Tenho pensado nisso quando vejo, agora, que 14 famílias do bairro da Associação de Moradores de Massarelos foram contactadas pela Metro para deixarem temporariamente as suas habitações (por um período de três meses), face ao risco de queda de objetos decorrente da construção do tabuleiro da Ponte Ferreirinha (que fica sobre estas casas). Facto que, naturalmente, estava previsto desde o início da obra, mas que só agora foi comunicado, de uma forma administrativa e sem que qualquer responsável da Metro ou autarca (da Câmara ou da freguesia) tivesse dado a cara perante os moradores. Esta situação mostra várias coisas: o erro da escolha do local da ponte (que, no anterior PDM estava prevista para jusante, numa zona em que nenhuma casa ficava por baixo) e que, efetivamente, vai tirar qualidade de vida a centenas de moradores. Fica também evidente a falta de sensibilidade social da Metro do Porto na forma como trata do assunto. A completa ausência do executivo de Pedro Duarte e da Junta da freguesia de Massarelos que, aparentemente, andam a leste dos verdadeiros problemas da cidade e da necessidade de defesa dos seus cidadãos.

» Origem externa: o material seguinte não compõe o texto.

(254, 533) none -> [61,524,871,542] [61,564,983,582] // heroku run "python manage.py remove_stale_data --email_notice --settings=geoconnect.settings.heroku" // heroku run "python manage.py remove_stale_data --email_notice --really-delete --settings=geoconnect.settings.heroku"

Mas esta situação coloca, também, algumas questões: os moradores dos prédios situados mais a sul e que vão ser "sobrevoados" pela ponte também vão ser desalojados? A marginal também vai ser interrompida temporariamente? Questões a que a Metro e a Câmara devem responder rapidamente.
Entretanto, exige-se que, numa obra de tantos milhões de euros (e todos sabemos que serão bem mais do que os previstos!) não se disponibilizem, apenas, tostões aos que são sacrificados ao interesse comum. Estes moradores têm de ser tratados com dignidade. O que implica que mereçam o respeito de não serem esquecidos pelos responsáveis autárquicos da cidade.